Proper HRSG inspection helps guard against a forced outage

Plant managers diligently pursue O&M strategies that have a high probability of success for keeping their electric generating assets in service throughout the “must-run” season—this to assure a profitable year. Deciding on what inspections are necessary to access the information needed for reliable decision-making is part of the challenge. Today’s meager budgets do not allow for inspecting everything you’d like to check with the latest diagnostic tools available. You have to pick and choose based on a review of operational data, equipment idiosyncrasies, and your instincts honed over the years.

Consider your heat-recovery steam generator. Many combined-cycle plants do not have a boiler expert on staff—one who is relatively knowledgeable about HRSG water treatment and damage mechanisms, welding, and metallurgy. Given the stationary nature of this equipment, damage, such as cracking at tube-to-header welds, may not be identified until it has reached the point when an outage is necessary.

Thus, given access to industry experience with HRSGs of a design the same as, or similar to, yours, perhaps you can develop a meaningful inspection plan that involves frequent visual checks by staff and detailed inspections by third-party experts every couple of years or so. The experience of others, beyond that provided by colleagues, can be gained through participation in industry meetings—such as the monthly virtual sessions conducted by the HRSG Forum—where you have the opportunity to discuss your concerns with attendees.

Tube-to-header welds. Consider inspections of tube-to-header welds for a moment. You can do a crawl-through and look for signs of cracking when the HRSG has been offline long enough to cool. But you could miss cracks because they tend to “heal” as the unit cools down and it’s unlikely you would see cracking on the back side of the tube in any event. But there could be other visual signs of leaks that you would see—possibly steam scoring on a tube’s external surface.

Magnetic particle inspection (MT) is better than a visual-only check, but surface preparation is necessary and you probably won’t be able to see more than about 200 deg around the tube surface. Phased-array also is a possibility, but it too requires surface preparation and space restrictions might not allow complete access around the tube.
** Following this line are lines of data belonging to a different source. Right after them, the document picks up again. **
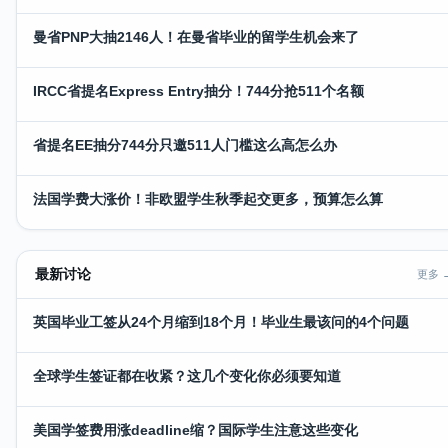
曼省PNP大抽2146人！在曼省毕业的留学生机会来了
IRCC省提名Express Entry抽分！744分抢511个名额
省提名EE抽分744分只邀511人门槛这么高怎么办
法国学费大涨价！非欧盟学生秋季起交更多，预算怎么算
最新讨论
更多 
英国毕业工签从24个月缩到18个月！毕业生最该问的4个问题
全球学生签证都在收紧？这几个变化你必须要知道
美国学签费用涨deadline缩？国际学生注意这些变化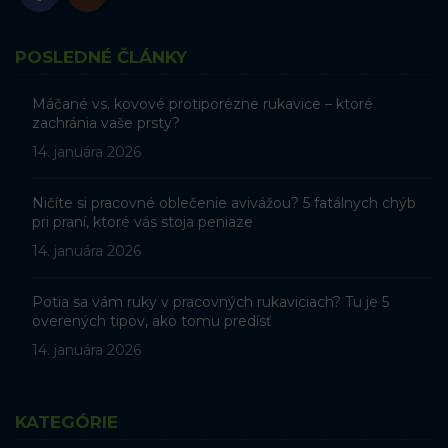
POSLEDNÉ ČLÁNKY
Máčané vs. kovové protiporézne rukavice – ktoré
zachránia vaše prsty?
14. januára 2026
Ničíte si pracovné oblečenie avivážou? 5 fatálnych chýb
pri praní, ktoré vás stoja peniaze
14. januára 2026
Potia sa vám ruky v pracovných rukaviciach? Tu je 5
overených tipov, ako tomu predísť
14. januára 2026
KATEGÓRIE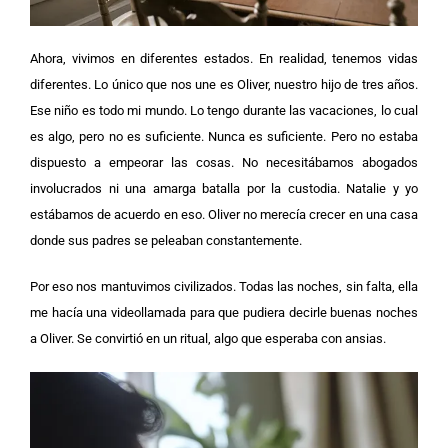
Ahora, vivimos en diferentes estados. En realidad, tenemos vidas
diferentes. Lo único que nos une es Oliver, nuestro hijo de tres años.
Ese niño es todo mi mundo. Lo tengo durante las vacaciones, lo cual
es algo, pero no es suficiente. Nunca es suficiente.
Pero no estaba
dispuesto a empeorar las cosas. No necesitábamos abogados
involucrados ni una amarga batalla por la custodia. Natalie y yo
estábamos de acuerdo en eso. Oliver no merecía crecer en una casa
donde sus padres se peleaban constantemente.
Por eso nos mantuvimos civilizados. Todas las noches, sin falta, ella
me hacía una videollamada para que pudiera decirle buenas noches
a Oliver. Se convirtió en un ritual, algo que esperaba con ansias.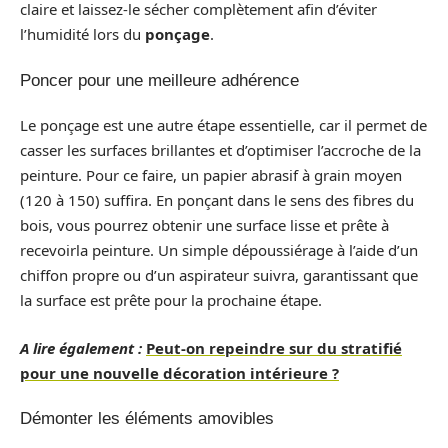
claire et laissez-le sécher complètement afin d’éviter
l’humidité lors du
ponçage
.
Poncer pour une meilleure adhérence
Le ponçage est une autre étape essentielle, car il permet de
casser les surfaces brillantes et d’optimiser l’accroche de la
peinture. Pour ce faire, un papier abrasif à grain moyen
(120 à 150) suffira. En ponçant dans le sens des fibres du
bois, vous pourrez obtenir une surface lisse et prête à
recevoirla peinture. Un simple dépoussiérage à l’aide d’un
chiffon propre ou d’un aspirateur suivra, garantissant que
la surface est prête pour la prochaine étape.
A lire également :
Peut-on repeindre sur du stratifié
pour une nouvelle décoration intérieure ?
Démonter les éléments amovibles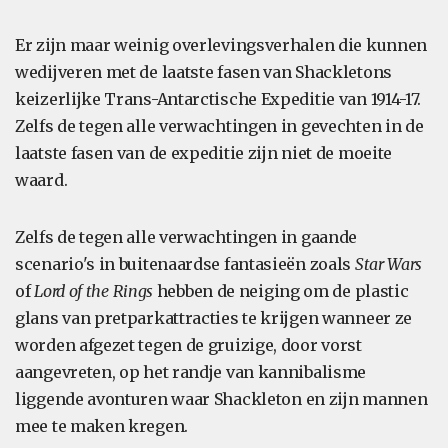
Er zijn maar weinig overlevingsverhalen die kunnen
wedijveren met de laatste fasen van Shackletons
keizerlijke Trans-Antarctische Expeditie van 1914-17.
Zelfs de tegen alle verwachtingen in gevechten in de
laatste fasen van de expeditie zijn niet de moeite
waard.
Zelfs de tegen alle verwachtingen in gaande
scenario's in buitenaardse fantasieën zoals
Star Wars
of
Lord of the Rings
hebben de neiging om de plastic
glans van pretparkattracties te krijgen wanneer ze
worden afgezet tegen de gruizige, door vorst
aangevreten, op het randje van kannibalisme
liggende avonturen waar Shackleton en zijn mannen
mee te maken kregen.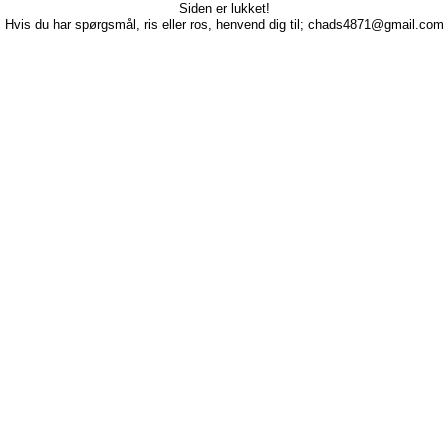
Siden er lukket!
Hvis du har spørgsmål, ris eller ros, henvend dig til; chads4871@gmail.com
A better choice might be TesTex Inc’s “Claw.” It examines tube-to-header welds for cracking at both the toe of the weld and in the weld (Figs 1 and 2). Typically used for inspections in the HP superheater and reheater sections of the HRSG, it relies on the so-called Balanced-Field Electromagnetic Technique (BFET) for reliable identification of indications. The device is used for header diameters of 4 in. and larger. The claws are able to examine the tube-to-header welds for tube diameters of 1.5 to 3 in.
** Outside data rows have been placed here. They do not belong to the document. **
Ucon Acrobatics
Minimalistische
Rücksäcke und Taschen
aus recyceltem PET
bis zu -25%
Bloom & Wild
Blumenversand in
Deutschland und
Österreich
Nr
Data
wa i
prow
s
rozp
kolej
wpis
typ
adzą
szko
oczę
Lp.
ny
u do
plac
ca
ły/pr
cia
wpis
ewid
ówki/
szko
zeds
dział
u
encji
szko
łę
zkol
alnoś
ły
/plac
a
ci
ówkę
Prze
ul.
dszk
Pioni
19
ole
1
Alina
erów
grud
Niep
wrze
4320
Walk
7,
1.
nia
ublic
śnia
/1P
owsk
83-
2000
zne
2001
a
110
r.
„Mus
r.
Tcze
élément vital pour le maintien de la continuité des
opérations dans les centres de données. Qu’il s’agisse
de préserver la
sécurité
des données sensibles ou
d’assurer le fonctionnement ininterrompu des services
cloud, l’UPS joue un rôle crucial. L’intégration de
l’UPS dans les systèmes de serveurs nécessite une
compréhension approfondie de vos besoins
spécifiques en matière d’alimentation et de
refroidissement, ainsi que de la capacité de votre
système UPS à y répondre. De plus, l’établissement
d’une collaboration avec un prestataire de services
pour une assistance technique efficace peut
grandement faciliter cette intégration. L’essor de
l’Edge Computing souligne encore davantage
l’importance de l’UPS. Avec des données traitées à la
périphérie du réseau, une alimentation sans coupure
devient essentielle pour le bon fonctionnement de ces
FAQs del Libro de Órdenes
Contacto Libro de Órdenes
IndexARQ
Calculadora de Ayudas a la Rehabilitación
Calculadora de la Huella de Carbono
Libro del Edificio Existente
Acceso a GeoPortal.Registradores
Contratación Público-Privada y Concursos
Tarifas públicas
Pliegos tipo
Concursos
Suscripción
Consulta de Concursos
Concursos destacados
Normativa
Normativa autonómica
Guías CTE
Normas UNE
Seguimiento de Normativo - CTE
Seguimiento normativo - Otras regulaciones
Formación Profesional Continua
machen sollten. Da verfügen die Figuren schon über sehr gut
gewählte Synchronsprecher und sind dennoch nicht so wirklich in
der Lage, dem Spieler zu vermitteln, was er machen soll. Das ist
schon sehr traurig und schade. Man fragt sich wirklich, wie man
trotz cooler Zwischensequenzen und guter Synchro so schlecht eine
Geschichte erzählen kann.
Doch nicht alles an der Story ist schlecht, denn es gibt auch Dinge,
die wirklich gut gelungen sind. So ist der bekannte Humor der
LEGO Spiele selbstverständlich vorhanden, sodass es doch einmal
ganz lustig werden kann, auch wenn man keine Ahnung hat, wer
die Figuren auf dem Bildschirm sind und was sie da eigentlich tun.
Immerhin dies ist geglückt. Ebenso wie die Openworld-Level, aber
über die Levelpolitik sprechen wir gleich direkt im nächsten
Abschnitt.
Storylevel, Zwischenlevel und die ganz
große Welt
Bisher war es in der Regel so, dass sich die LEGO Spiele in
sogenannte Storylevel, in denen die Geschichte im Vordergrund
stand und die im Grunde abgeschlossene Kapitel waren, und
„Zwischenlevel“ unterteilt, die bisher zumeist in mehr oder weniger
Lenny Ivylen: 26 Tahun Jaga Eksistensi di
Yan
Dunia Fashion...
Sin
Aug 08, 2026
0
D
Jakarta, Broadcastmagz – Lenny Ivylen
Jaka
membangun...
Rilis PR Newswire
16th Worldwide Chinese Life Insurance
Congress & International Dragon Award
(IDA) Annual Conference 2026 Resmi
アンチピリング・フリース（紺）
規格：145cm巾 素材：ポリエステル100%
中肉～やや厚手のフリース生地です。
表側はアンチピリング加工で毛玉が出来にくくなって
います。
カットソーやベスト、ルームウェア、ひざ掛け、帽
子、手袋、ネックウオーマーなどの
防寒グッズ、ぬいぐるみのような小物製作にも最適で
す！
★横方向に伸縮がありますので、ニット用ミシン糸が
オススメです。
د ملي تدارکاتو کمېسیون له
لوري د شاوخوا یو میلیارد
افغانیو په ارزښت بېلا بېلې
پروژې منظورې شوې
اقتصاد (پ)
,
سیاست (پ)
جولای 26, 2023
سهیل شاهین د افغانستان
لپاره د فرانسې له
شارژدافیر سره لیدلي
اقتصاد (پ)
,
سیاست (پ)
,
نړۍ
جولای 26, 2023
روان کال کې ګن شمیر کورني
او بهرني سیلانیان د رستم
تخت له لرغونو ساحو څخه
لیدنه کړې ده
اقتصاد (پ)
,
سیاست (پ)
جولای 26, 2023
Tube-wall thinning. Using a proprietary Low-Frequency Electromagnetic Technique (LFET), TesTex technicians can examine HRSG finned tubes from the outside to detect and quantify internal pitting, wall thinning attributed to flow-accelerated corrosion, and under-deposit corrosion (Fig 3). Benefit of LFET is that access holes don’t have to be cut in the tubes to conduct an inspection.

TesTex’s Shawn Gowatski says LFET is very reliable for locating pits of ¼ in. diam and larger, and wall loss in excess of about 20% of the tube wall thickness. This type of damage typically is found in the economizer and back-pass sections of the HRSG, warning of impending issues that can be corrected before a forced outage might be required.
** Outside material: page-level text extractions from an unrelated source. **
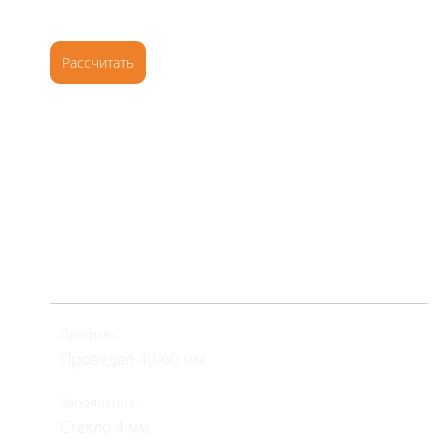
3 800
2
руб
/м
Рассчитать
Подробнее
Холодное остекление
Качественная защита от осадков, ветра и пыли.
Раздвижные створки позволяют удобно
организовать пространство на небольшом балконе
или лоджии.
Профиль:
Проведал 40/60 мм
Заполнение:
Стекло 4 мм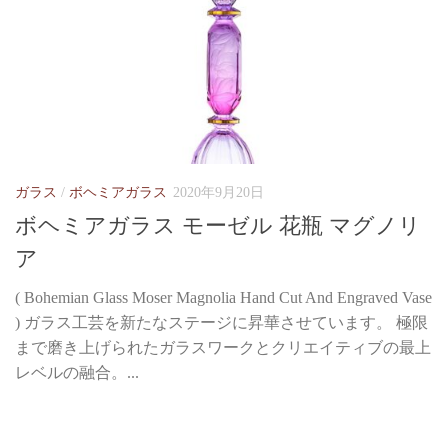
ガラス
/
ボヘミアガラス
2020年9月20日
ボヘミアガラス モーゼル 花瓶 マグノリ
ア
( Bohemian Glass Moser Magnolia Hand Cut And Engraved Vase
) ガラス工芸を新たなステージに昇華させています。 極限
まで磨き上げられたガラスワークとクリエイティブの最上
レベルの融合。...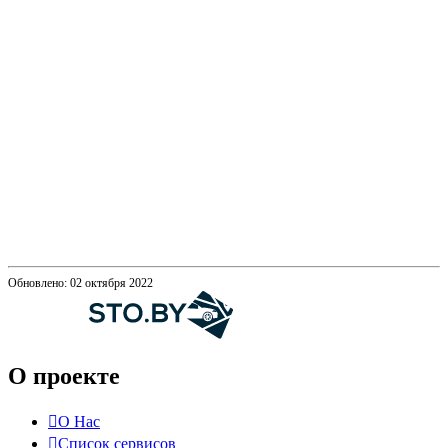
Обновлено: 02 октября 2022
О проекте
О Нас
Список сервисов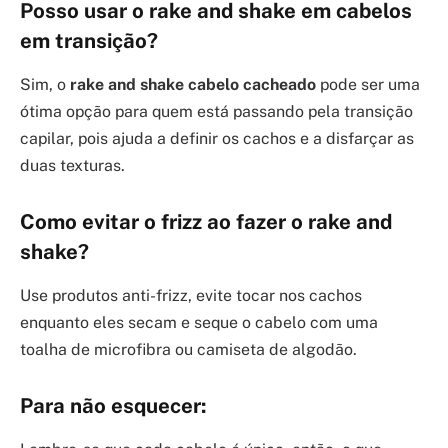
Posso usar o rake and shake em cabelos
em transição?
Sim, o
rake and shake cabelo cacheado
pode ser uma
ótima opção para quem está passando pela transição
capilar, pois ajuda a definir os cachos e a disfarçar as
duas texturas.
Como evitar o frizz ao fazer o rake and
shake?
Use produtos anti-frizz, evite tocar nos cachos
enquanto eles secam e seque o cabelo com uma
toalha de microfibra ou camiseta de algodão.
Para não esquecer: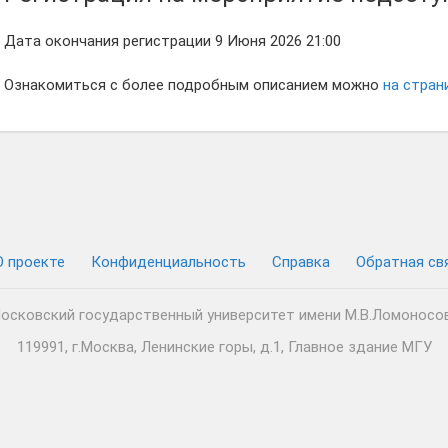
Дата окончания регистрации 9 Июня 2026 21:00
Ознакомиться с более подробным описанием можно
на стран
О проекте
Конфиденциальность
Cправка
Обратная св
осковский государственный университет имени М.В.Ломоносо
119991, г.Москва, Ленинские горы, д.1, Главное здание МГУ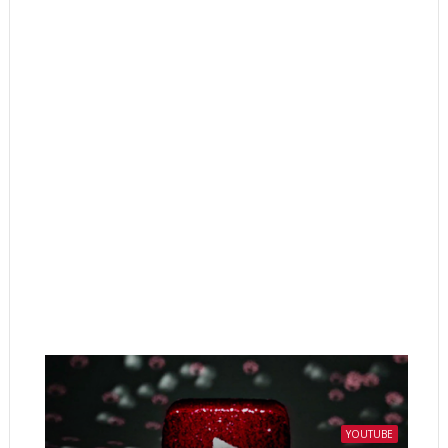
YOUTUBE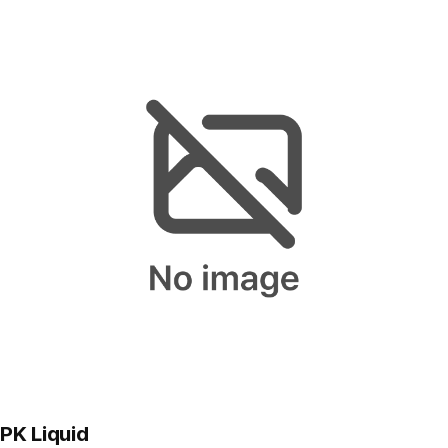
PK Liquid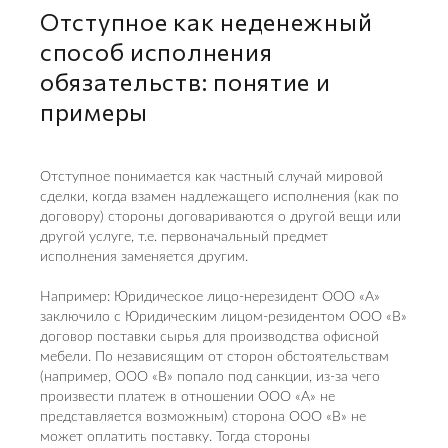
Отступное как неденежный
способ исполнения
обязательств: понятие и
примеры
Отступное понимается как частный случай мировой
сделки, когда взамен надлежащего исполнения (как по
договору) стороны договариваются о другой вещи или
другой услуге, т.е. первоначальный предмет
исполнения заменяется другим.
Например: Юридическое лицо-нерезидент ООО «А»
заключило с Юридическим лицом-резидентом ООО «В»
договор поставки сырья для производства офисной
мебели. По независящим от сторон обстоятельствам
(например, ООО «В» попало под санкции, из-за чего
произвести платеж в отношении ООО «А» не
представляется возможным) сторона ООО «В» не
может оплатить поставку. Тогда стороны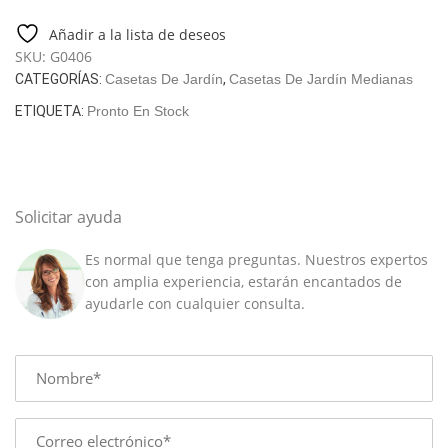
1
/
Añadir a la lista de deseos
3
SKU:
G0406
x
CATEGORÍAS:
Casetas De Jardín
,
Casetas De Jardín Medianas
5
ETIQUETA:
Pronto En Stock
m
/
14
m²
/
Solicitar ayuda
70
mm
Es normal que tenga preguntas. Nuestros expertos
cantidad
con amplia experiencia, estarán encantados de
ayudarle con cualquier consulta.
Name
E-
mail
A more exacting inspection of tube internal condition is possible with TesTex’s Remote Field Electromagnetic Technique (RFET) using the internal access tool. The crawler (Figs 4 and 5) is inserted in either the upper or lower header after the end cap is removed and the RFET probe, equipped with a camera, is moved through individual tubes to detect wall thinning and make a video recording of the 360-deg internal surface. Probe travels at 2 to 3 in./sec (Figs 6, 7, and video). Current header-to-header tube-length limit is 70 ft. A benefit of using this tool is that it is able to examine the full lengths of all the tubes in a header.